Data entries
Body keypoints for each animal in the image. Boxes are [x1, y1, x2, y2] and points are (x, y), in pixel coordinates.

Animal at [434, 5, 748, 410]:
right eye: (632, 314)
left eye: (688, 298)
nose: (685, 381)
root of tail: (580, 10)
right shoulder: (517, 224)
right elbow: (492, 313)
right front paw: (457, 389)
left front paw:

HOW TO COMPLETE THIS TASK » All that is wanted is the run of lines from the start of the data through the line containing "root of tail: (580, 10)", copied word for word.

REPLY »
Body keypoints for each animal in the image. Boxes are [x1, y1, x2, y2] and points are (x, y), in pixel coordinates.

Animal at [434, 5, 748, 410]:
right eye: (632, 314)
left eye: (688, 298)
nose: (685, 381)
root of tail: (580, 10)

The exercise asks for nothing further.